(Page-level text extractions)
★ ★ ★ ★ ★
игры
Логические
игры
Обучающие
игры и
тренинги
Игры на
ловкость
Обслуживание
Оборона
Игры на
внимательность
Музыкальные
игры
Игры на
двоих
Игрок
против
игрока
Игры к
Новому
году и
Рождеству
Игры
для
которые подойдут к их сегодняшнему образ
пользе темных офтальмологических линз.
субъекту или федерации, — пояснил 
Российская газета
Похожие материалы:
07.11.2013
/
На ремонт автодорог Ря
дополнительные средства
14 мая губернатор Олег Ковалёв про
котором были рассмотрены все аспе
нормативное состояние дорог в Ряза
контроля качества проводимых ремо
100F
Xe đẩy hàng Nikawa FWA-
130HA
★ ★ ★ ★ ★
- [EXERCISE DESCRIPTION] The answer should consist of every record above, copied exactly.

- [SOLVED EXERCISE]
игры
Логические
игры
Обучающие
игры и
тренинги
Игры на
ловкость
Обслуживание
Оборона
Игры на
внимательность
Музыкальные
игры
Игры на
двоих
Игрок
против
игрока
Игры к
Новому
году и
Рождеству
Игры
для
которые подойдут к их сегодняшнему образ
пользе темных офтальмологических линз.
субъекту или федерации, — пояснил 
Российская газета
Похожие материалы:
07.11.2013
/
На ремонт автодорог Ря
дополнительные средства
14 мая губернатор Олег Ковалёв про
котором были рассмотрены все аспе
нормативное состояние дорог в Ряза
контроля качества проводимых ремо
100F
Xe đẩy hàng Nikawa FWA-
130HA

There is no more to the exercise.